Wednesday, January 15, 2014

Where have all of the educators gone?

Last week, I read the Forbes top 30 educators under 30 list like many other edtech professionals and teachers. Last week, the focus was on: why are none of the top 30 educators under 30 actually educators? And, though that is an argument to be had, it is not surprising as the creators of the list - Forbes - are in business, not education.

My larger question was: why do none of the top edtech creators under 30 have education background? I guess the question is somewhat similar, but the focus is different. My focus is not on why a magazine only chose to show edtech businesses over educators. Rather, my focus is on why edtech companies are, largely, not created by teachers or former teachers.

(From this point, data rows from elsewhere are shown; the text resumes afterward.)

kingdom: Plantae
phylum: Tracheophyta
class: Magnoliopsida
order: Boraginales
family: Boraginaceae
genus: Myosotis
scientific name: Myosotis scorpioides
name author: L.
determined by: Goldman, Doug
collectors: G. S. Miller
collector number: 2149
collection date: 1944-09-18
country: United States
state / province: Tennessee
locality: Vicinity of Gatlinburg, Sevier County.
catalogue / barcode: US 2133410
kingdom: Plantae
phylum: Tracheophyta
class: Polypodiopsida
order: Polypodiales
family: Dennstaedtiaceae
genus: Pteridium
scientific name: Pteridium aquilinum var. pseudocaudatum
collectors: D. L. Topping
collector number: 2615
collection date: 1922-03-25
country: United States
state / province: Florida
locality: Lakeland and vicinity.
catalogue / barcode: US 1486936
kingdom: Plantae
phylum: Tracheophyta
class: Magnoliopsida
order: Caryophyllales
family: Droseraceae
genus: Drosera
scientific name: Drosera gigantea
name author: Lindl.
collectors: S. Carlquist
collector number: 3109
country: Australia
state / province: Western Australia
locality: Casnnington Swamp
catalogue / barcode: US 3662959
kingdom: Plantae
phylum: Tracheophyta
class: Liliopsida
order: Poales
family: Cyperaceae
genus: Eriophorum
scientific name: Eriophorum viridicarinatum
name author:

I started working on a project after my experience at the Google Teacher Academy to help bridge this gap between developers and educators, but the problem was highlighted by this list. Though all of the services offered by these companies are useful and impactful, they are driving the change in education as opposed to education driving the change.

When will education the needs of students begin to drive changes in the products and services schools purchase. Now, teachers attend a conference and find a service that they can adapt or fit in their classroom. When can teachers go to a conference, talk to developers and create a product driven by the needs of their students.

Though the difference between the two approaches is small, I think it is critical in giving students a voice and allowing education to by change-friendly.